## Document segment
====

OUR OLDER GUYS WILL BE FULLY SPONSORED, OTHERS PULL FEES ARE 25.00 FULLY VETTED. 

I CAN SEND PICTURES OR YOU CAN SEE THE MAJORITY OF THEM ON OUR WEBSITE. 

***IF THERE IS ANYTHING ANYONE CAN DO PLEASE CONTACT SARAH @ ANIMAL SHELTER SOCIETY IN ZANESVILLE OHIO @ 740-452-1077


***FEEL FREE TO CROSSPOST TO HELP SAVE THESE GUYS!!***

Sarah Orwig
Rescue Coordinator
Animal Shelter Society, Inc. 
1430 Newark Rd. 
Zanesville, Oh 43701
740-452-1077


----------



## Hallie (Nov 9, 2008)

I'll definitley crosspost this on a few good beagle forums I'm a part of. I may be able to take one, if we could work out transportation to Tennessee. I could probably get my dad to take another one as a foster as he just placed a few dogs and now has rooms for at least one. So this is in Ohio? What's the story? I'll definitley talk to my dad once I get more information about the dogs.
My brother's senior beagle just passed away and he's very interested in taking one of the older guys if there are any seniors. How would I get a few pictures of the guys?


----------



## Betttie (Jun 11, 2008)

Great Hallie,

I am crossposting. I am not connected to the shelter so please contact the person in the e-mail. I love beagles too.

If anything works out with you and your dad taking any beagles please post.

====

## Listed records
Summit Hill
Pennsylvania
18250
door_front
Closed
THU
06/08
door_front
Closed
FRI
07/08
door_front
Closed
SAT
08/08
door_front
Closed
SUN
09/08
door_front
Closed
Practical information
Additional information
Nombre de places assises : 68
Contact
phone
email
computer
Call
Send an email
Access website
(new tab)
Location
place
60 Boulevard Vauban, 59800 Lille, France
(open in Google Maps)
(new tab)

====

## Questions
1/ In the beagle rescue thread, answer the following:
(a) In which city and state is the Animal Shelter Society located?
(b) To which state would Hallie need transportation worked out in order to take a beagle?
(c) What does Betttie say about her connection to the shelter?
2/ Write the next part of the beagle rescue thread, picking up after its last sentence.

## Answers per task
1/
(a) Zanesville, Ohio.
(b) Tennessee.
(c) She is not connected to the shelter.

2/
Thanks for caring and crossposting.

Contact the shelter for pics and more info. I post for several rescues in Ohio so I am on urgent lists. I don't know the specifics about each dog. I do know that Ohio has been hit hard with job losses and foreclosures and I imaginesome of the owner surrenders especially older dogs are because of this. Check it out.


----------



## delee39 (Nov 30, 2009)

send the information to me...
RobDar's HoundSong Rescue
you guys have the information, we have worked with you in the past.

We are full right now, but we will crosspost them if you wish and keep these dogs in mind as openings come available.
BREW Beagles is not taking in dogs right now ( we are all so jammed up with dogs right now...busiest we have been in 14 years) but I think BONES is still taking dogs.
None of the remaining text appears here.